------ Data for review ------

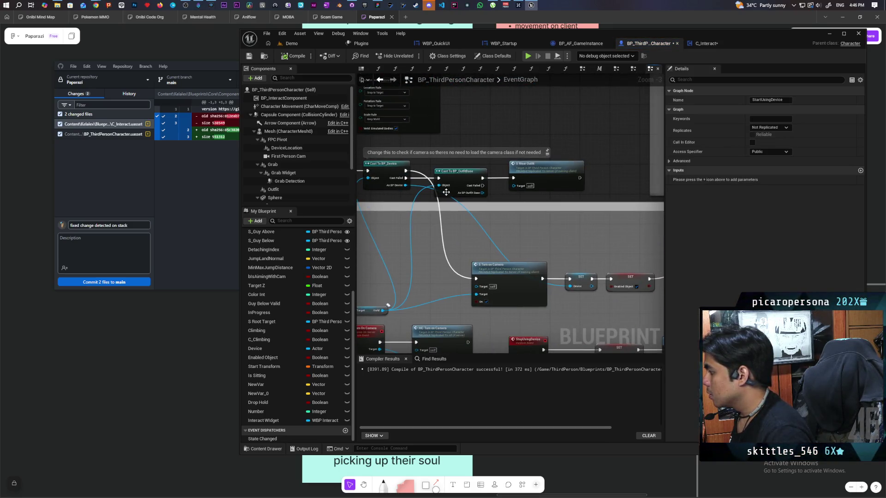
scroll(447, 192, down, 2)
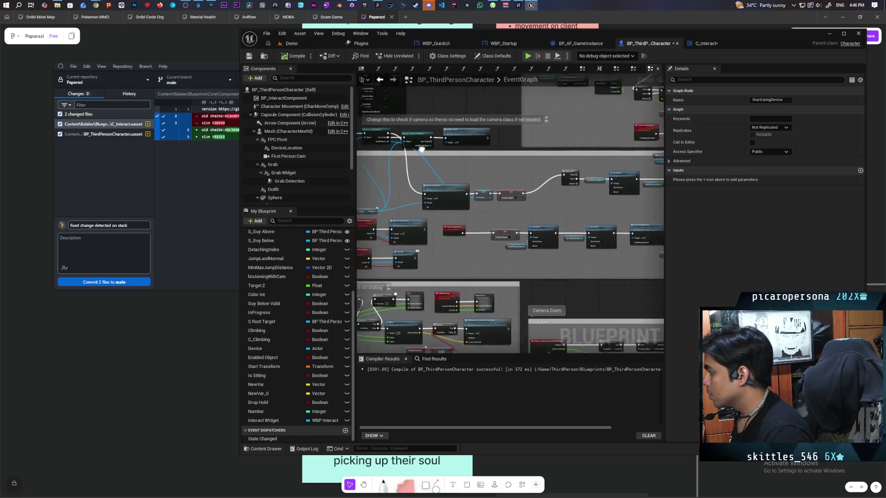
scroll(439, 164, up, 2)
scroll(439, 164, down, 2)
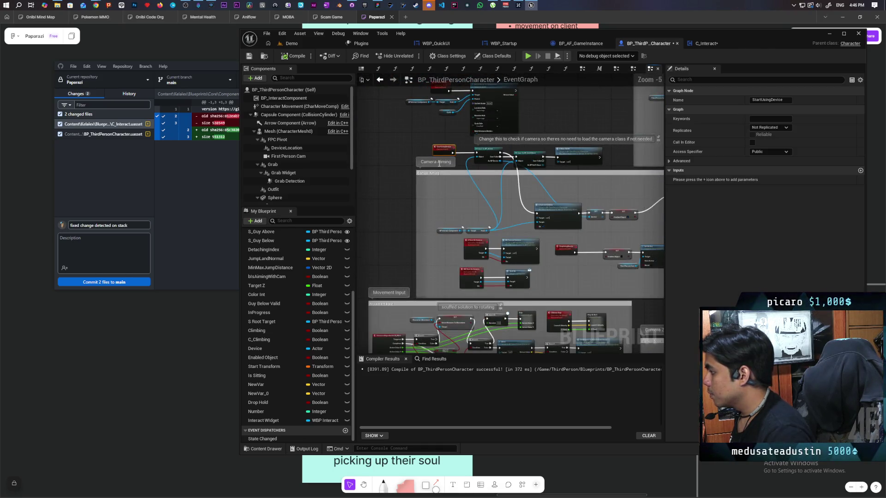
scroll(485, 173, up, 2)
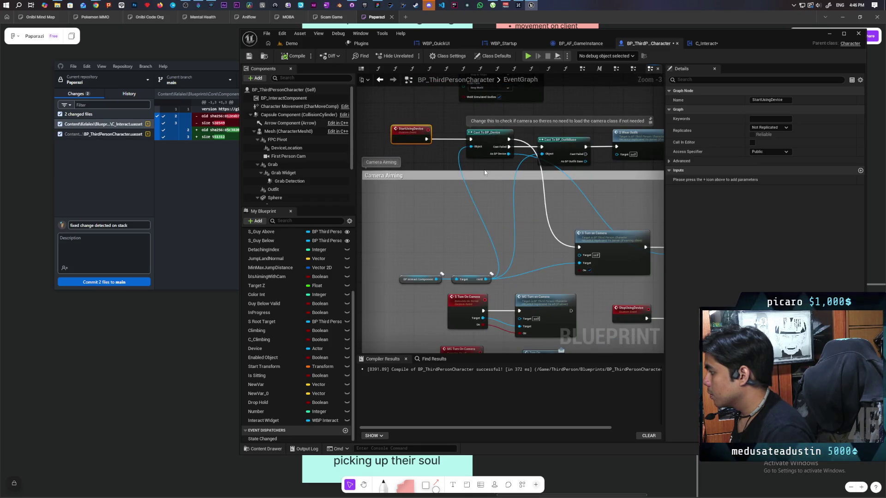
scroll(484, 173, down, 2)
scroll(456, 157, up, 1)
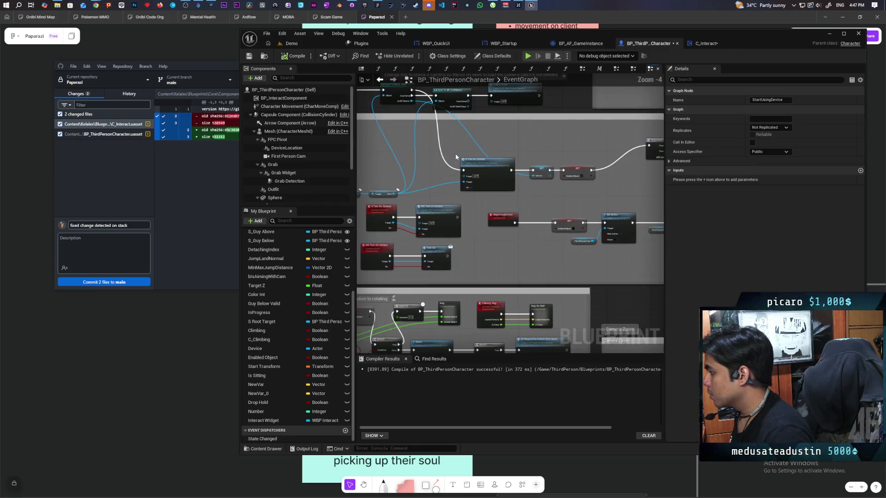
drag(451, 196, 525, 151)
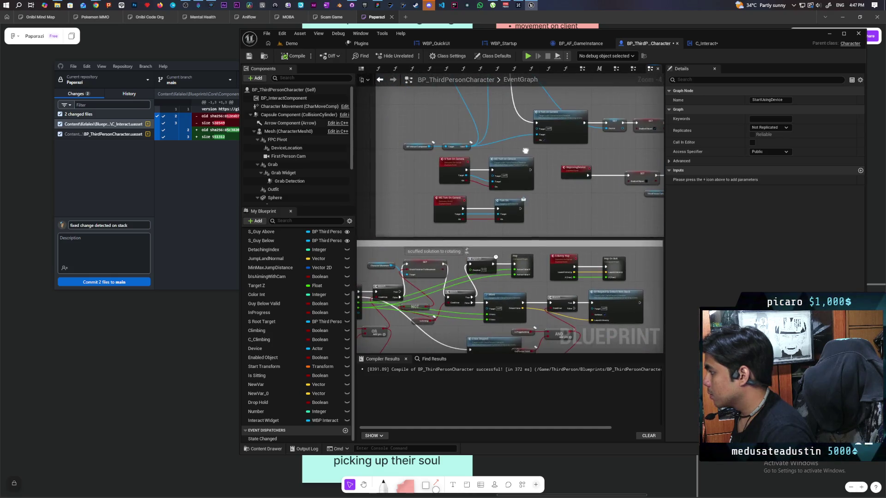
scroll(525, 150, down, 4)
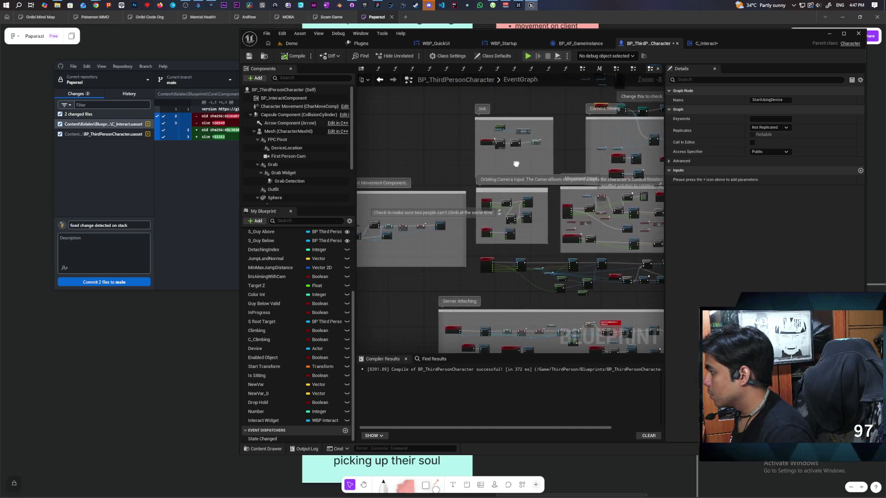
scroll(658, 162, up, 3)
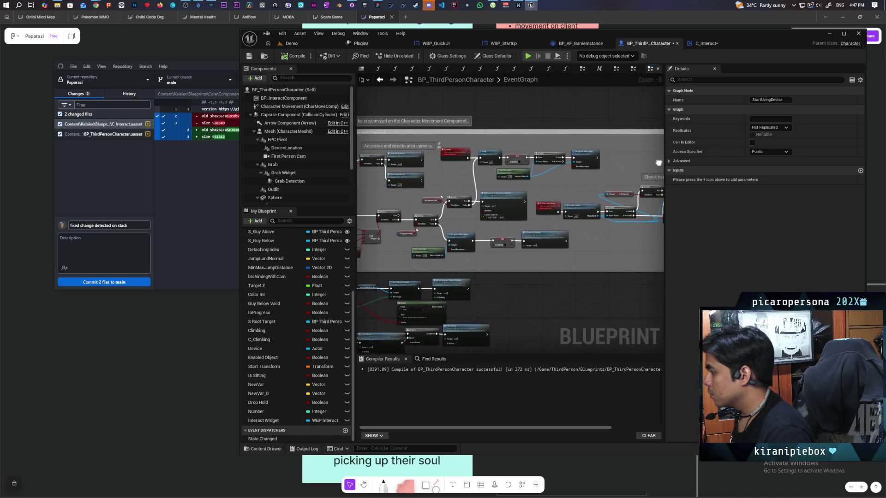
click(436, 359)
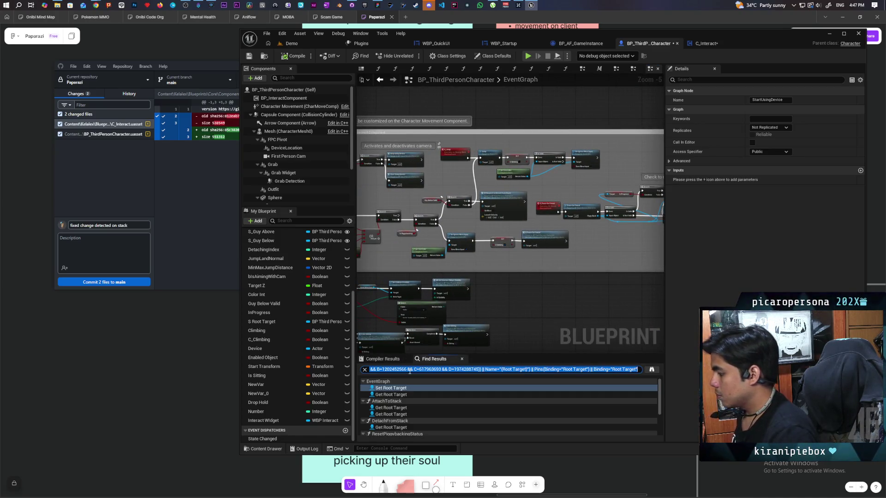
Search 'wear', jump to the S Remove Wear event, and pick a spot beside it for pasting.
text(wear)
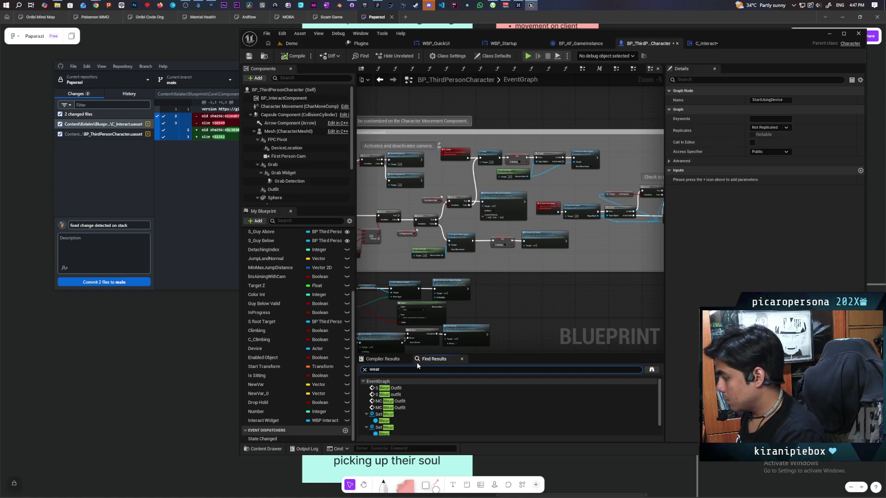
scroll(425, 408, down, 1)
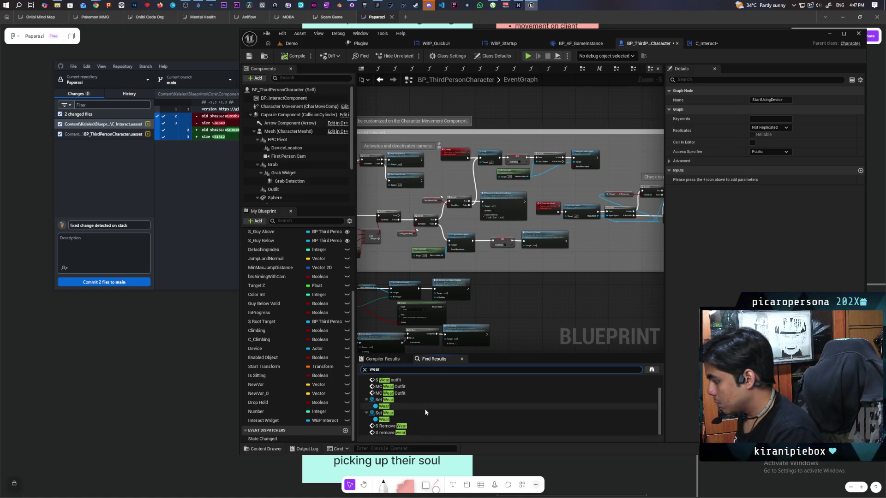
click(404, 427)
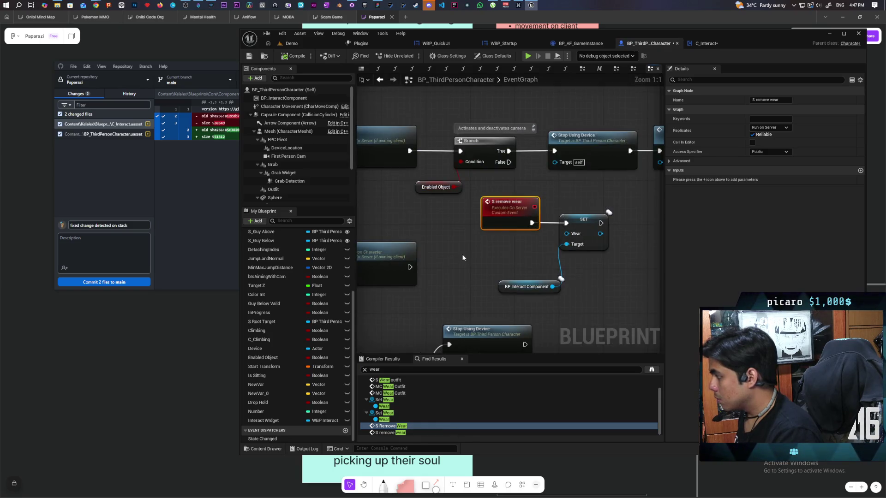
scroll(461, 254, down, 2)
scroll(477, 252, down, 2)
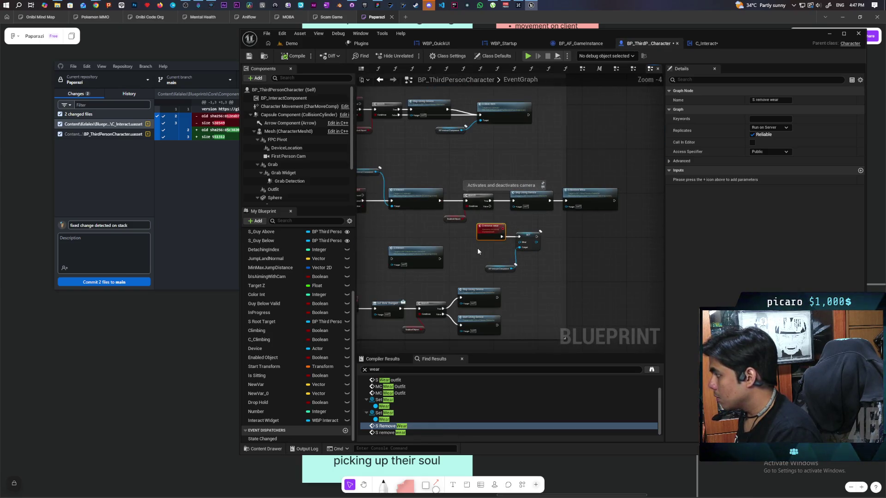
scroll(478, 252, up, 2)
mouse_move(594, 200)
mouse_down()
mouse_move(646, 200)
mouse_move(428, 193)
mouse_up()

------

Work required
All of the records should be output exactly as they stand, with pictures omitted.

Solution
scroll(447, 192, down, 2)
scroll(439, 164, up, 2)
scroll(439, 164, down, 2)
scroll(485, 173, up, 2)
scroll(484, 173, down, 2)
scroll(456, 157, up, 1)
drag(451, 196, 525, 151)
scroll(525, 150, down, 4)
scroll(658, 162, up, 3)
click(436, 359)
Search 'wear', jump to the S Remove Wear event, and pick a spot beside it for pasting.
text(wear)
scroll(425, 408, down, 1)
click(404, 427)
scroll(461, 254, down, 2)
scroll(477, 252, down, 2)
scroll(478, 252, up, 2)
mouse_move(594, 200)
mouse_down()
mouse_move(646, 200)
mouse_move(428, 193)
mouse_up()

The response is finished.